Chéchia rouge sur la tête, le doyen de l’Assemblée Constituante tire sur tout ce qui bouge et se croit tout permis. M. Hamila se permet d’insulter les manifestants du Bardo les considérant comme « les déchets de la francophonie ».
Il s’est également permis de critiquer fortement la principal syndicat tunisien, l’UGTT, et lui prédit le même sort que celui du RCD.
A l’intérieur de son parti, M. Hamila aurait (avec d’autres membres) essayé de semer la discorde et est même parvenu à renverser le nouveau secrétaire Général du Parti M. Abderraouf Ayedi pour prendre provisoirement sa place et ce jusqu’à la tenue du congrès du parti le 8 janvier.

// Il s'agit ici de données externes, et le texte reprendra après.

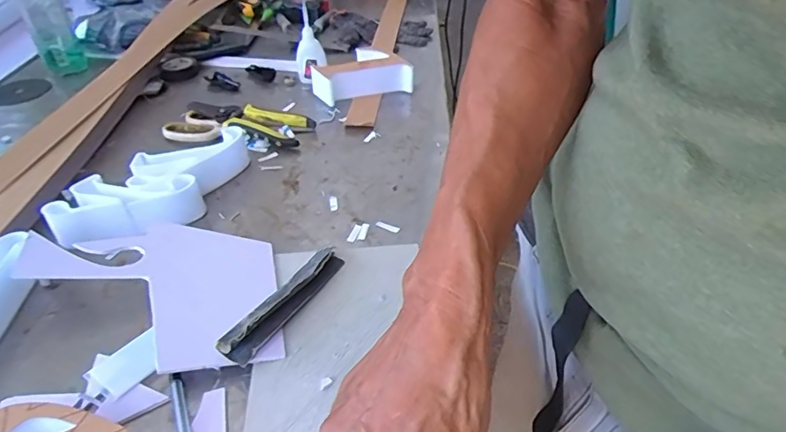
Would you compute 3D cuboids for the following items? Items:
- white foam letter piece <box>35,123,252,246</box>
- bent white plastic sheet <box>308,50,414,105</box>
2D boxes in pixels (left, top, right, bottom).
[{"bbox_3d":[-0.237,-0.030,0.544,0.100,0.037,0.215,28,47,30],"label":"white foam letter piece"},{"bbox_3d":[-0.045,-0.196,0.742,0.135,0.043,0.060,-12,41,-15],"label":"bent white plastic sheet"}]

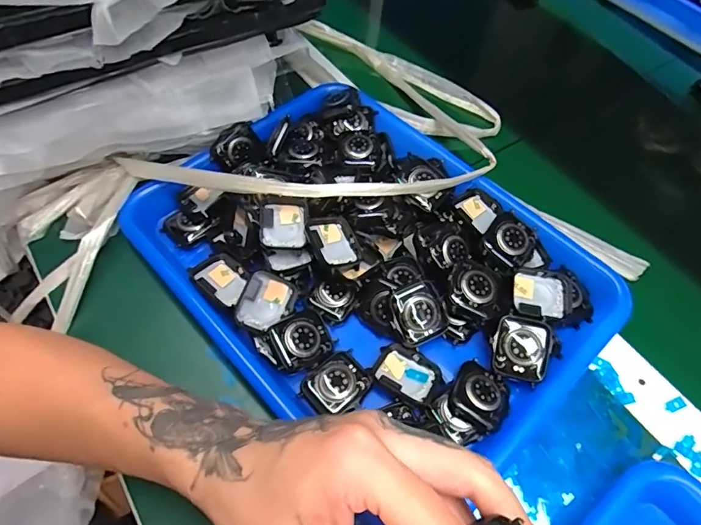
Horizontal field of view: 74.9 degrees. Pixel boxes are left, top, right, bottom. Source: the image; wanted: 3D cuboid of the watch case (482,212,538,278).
[{"bbox_3d":[0.122,-0.013,0.345,0.042,0.012,0.039,38,79,11],"label":"watch case"}]

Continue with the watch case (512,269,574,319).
[{"bbox_3d":[0.138,0.024,0.329,0.042,0.009,0.035,4,58,1],"label":"watch case"}]

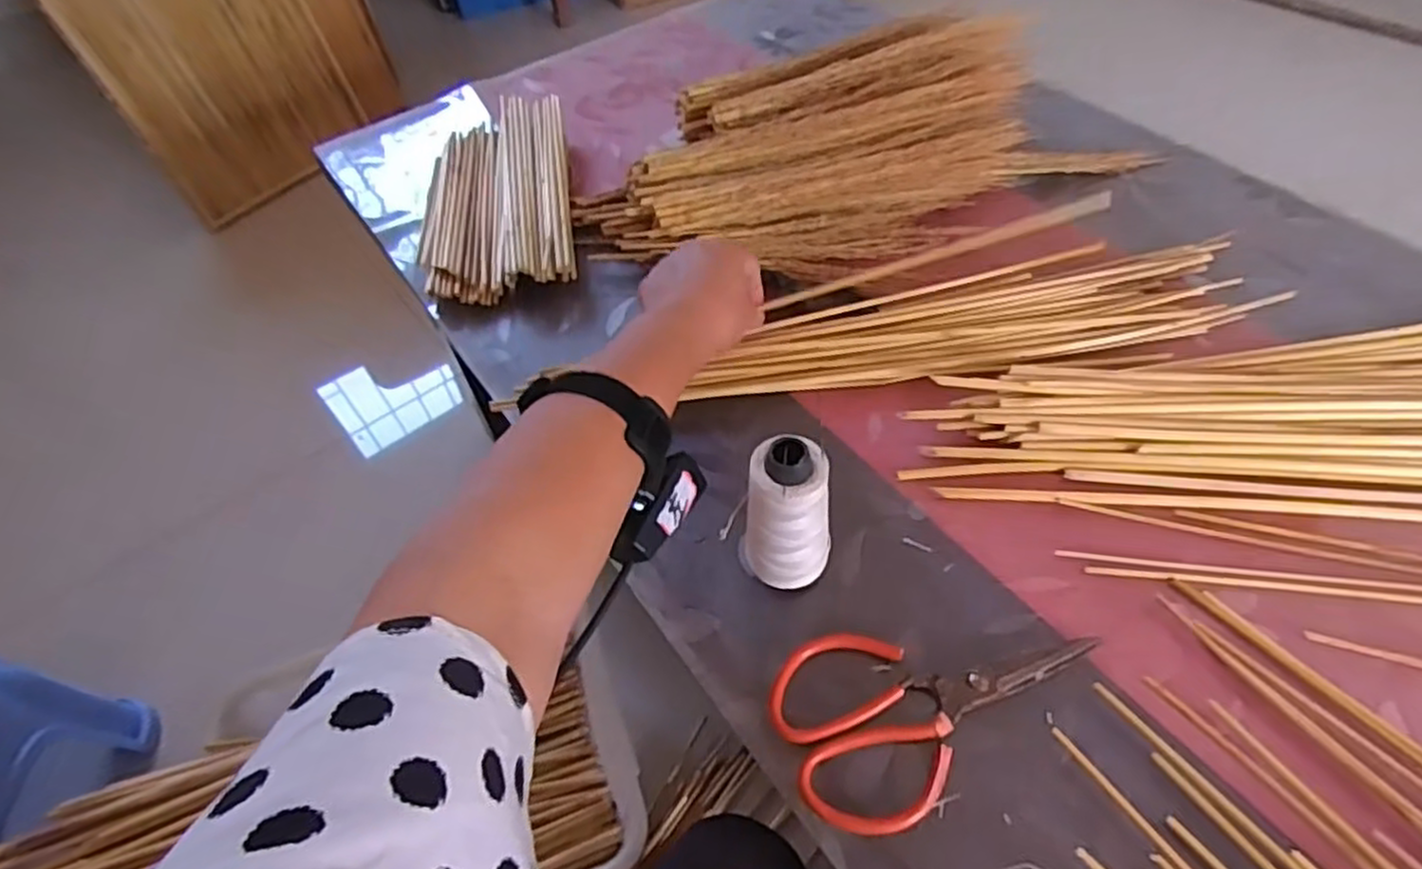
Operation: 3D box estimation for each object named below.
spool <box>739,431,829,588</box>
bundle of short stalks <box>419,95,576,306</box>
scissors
[{"bbox_3d":[0.043,0.050,0.440,0.051,0.109,0.045,3,53,7],"label":"spool"},{"bbox_3d":[-0.205,-0.233,0.732,0.137,0.032,0.283,-10,53,-2],"label":"bundle of short stalks"},{"bbox_3d":[0.119,0.140,0.431,0.178,0.008,0.104,-29,56,-16],"label":"scissors"}]

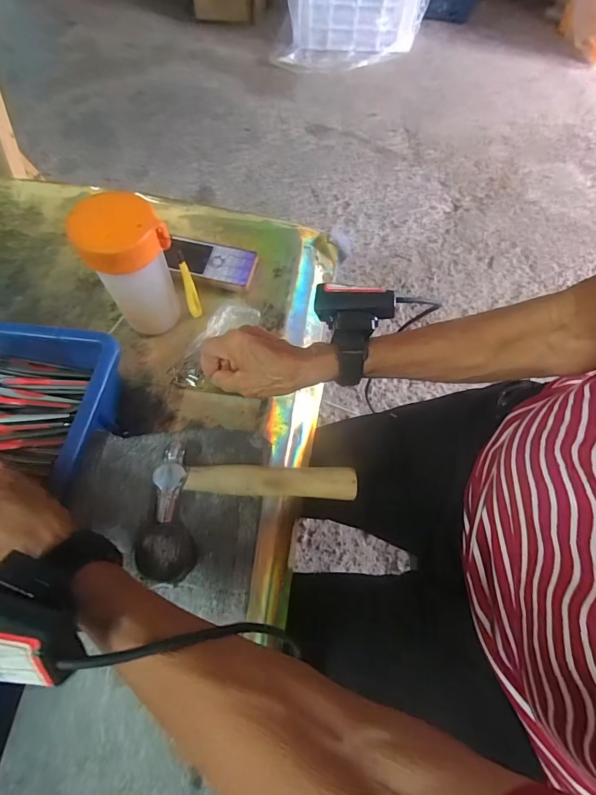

Enfin pas plus tard que lundi soir, au cours d’une émission de débat sur la chaîne nationale, M. Hamila n’a pas hésité à insulter l’opposition en les traitant de « Nabbara ». Généralement ce terme est employé pour stigmatiser des éléments perturbateurs qui se réunissent pour critiquer à tort et à travers.
Pour essayer de rapporter cela à l’opposition on arrive à avoir le fond de la pensée de Si Tahar: les « nabbara » sont des marginaux (opposants), chômeurs (sans portefeuilles ministériels), qui se fixent rendez-vous, généralement, dans les cafés (Assemblée Constituante) juste pour critiquer à tort et à travers. En substance, ils représentent un fardeau !! Vive la pensée unique.